The new client prospecting process in commercial real estate is a bit special and different when compared to any other part of the property industry. Most of the people that you would regard as potential future clients are either going to be business people or property investors. Yes, I know there are other people to reach out to for new business, but these are the main two groups where most of the new opportunities are located for agents and brokers.
An In-depth Look at Prospecting Letters
So how you are going to find and connect with those two groups in a meaningful way so that it will influence your listing and commission outcomes? Your solution to that question is as important as the people that you talk to when you focus on establishing your mark as a top real estate agent in the local area.
I put to you that the prospecting letter process is an effective part of prospecting for clients and property listings. In saying that, don’t send out thousands of letters at one time and hope that you will get some leads and listings; the costs are high and the conversions are low. In many ways, sending fewer letters in a specific way is much more effective than sending huge numbers.
Perhaps you want to send out some letters in an ongoing way to attract new business. I won’t dissuade you; rather I will encourage you, but there are ways to lift your conversions to meetings and listing opportunities.
Direct Mail Checklist
Here are my focus points as a checklist in sending any direct marketing mail piece in commercial real estate brokerage:
- Personalise – Make sure that your letter message is matched to mindset or requirements of the intended reader. Specific letters should be written and sent within groups such as those for investors, business owners, owner occupiers, tenants, and property developers.
- Target Areas – Given that the message should be locally biased, only send the letters to certain parts of your city. In that way you can talk about key issues and changes and make them trigger points in capturing the reader’s interest.
- Follow-up systems – Wherever possible all correspondence sent should be followed up by a direct telephone call. If your message is well crafted then the telephone call will be easy in both connecting to the right people and helping you create future opportunity.
- Tell a local story – Your message should be tied to the location by reference to local issues and property changes. Put the location and the property type into your core message.

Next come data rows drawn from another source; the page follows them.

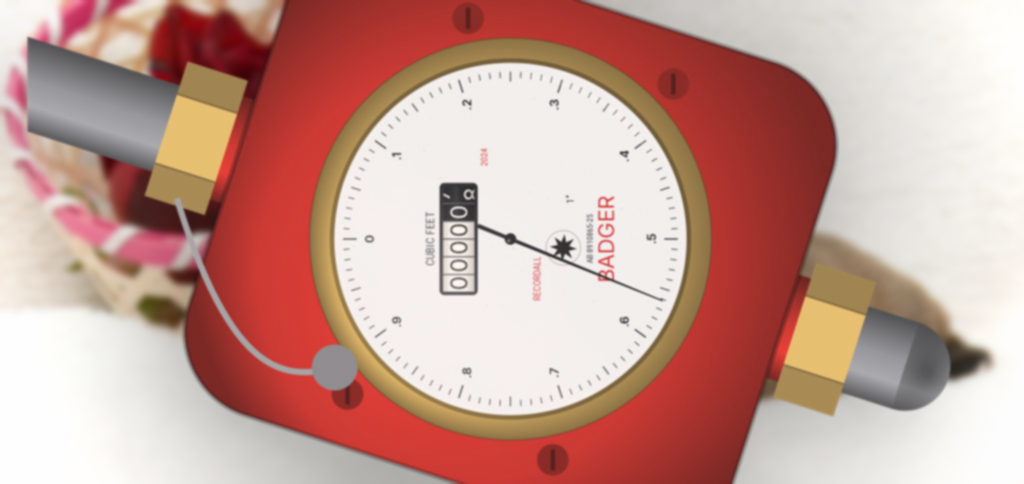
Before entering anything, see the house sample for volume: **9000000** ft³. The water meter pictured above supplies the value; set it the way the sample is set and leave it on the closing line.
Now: **7.56** ft³
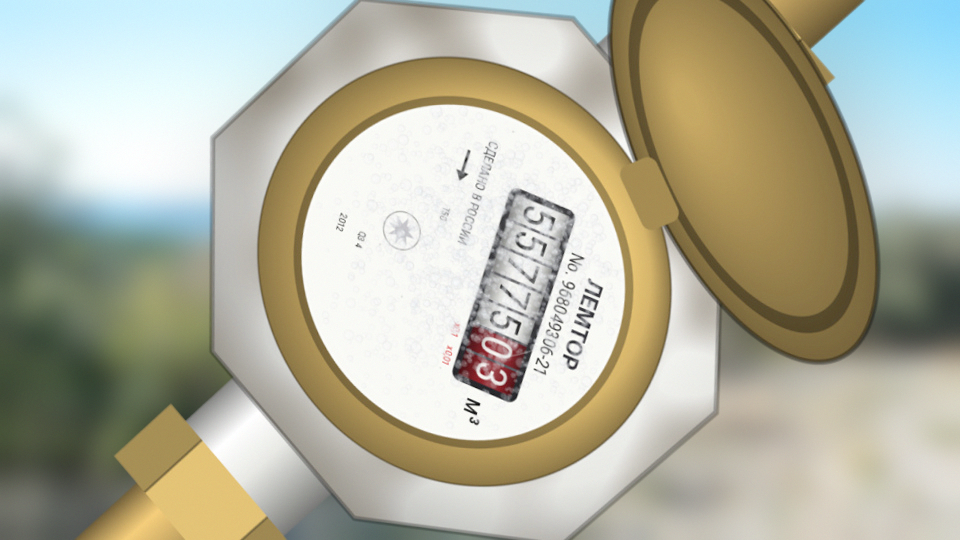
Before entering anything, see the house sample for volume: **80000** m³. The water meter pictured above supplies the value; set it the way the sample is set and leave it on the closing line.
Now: **55775.03** m³
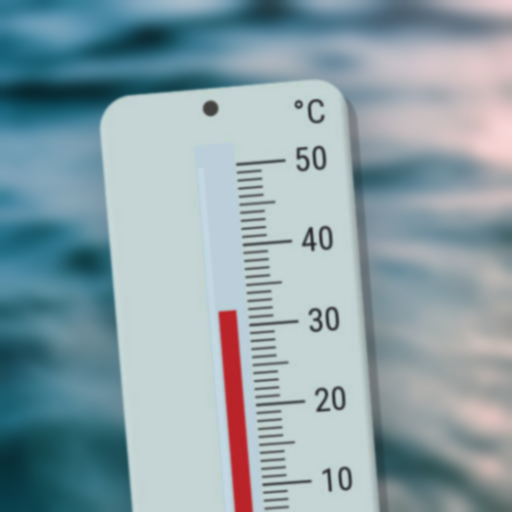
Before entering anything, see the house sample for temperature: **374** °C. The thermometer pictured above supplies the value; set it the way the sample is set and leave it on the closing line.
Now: **32** °C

Expand on the matter by using dot points (adults like to glance at things simply and quickly – dot points do that).
- Headline Attraction – Have a look at how the more successful magazines and newspapers in your city use headlines on their covers to attract purchase and readership. You need to do the same thing to get the core message across from a property perspective. Select a few headlines from magazines and see how you could merge a property message into them.
- Point of value – Why should someone read your letter or even more specifically act on it? To lift your conversions your letter should have a specific point of value. It could be the offering of a special report, local area information, or the downloading of a ‘Property Investment Calculator’.
There will always be other agents and brokers sending separate prospecting letters across Commercial Real Estate Sales, Leasing, and Property Management. On that basis you really do need to optimise the process yourself for better results.
Track the results that you get from the letters that you send out; the results should be compared across letter types, times of the year, and targeted groups. In that way you will know what is working for you in growing your real estate business. Are you up to the challenge?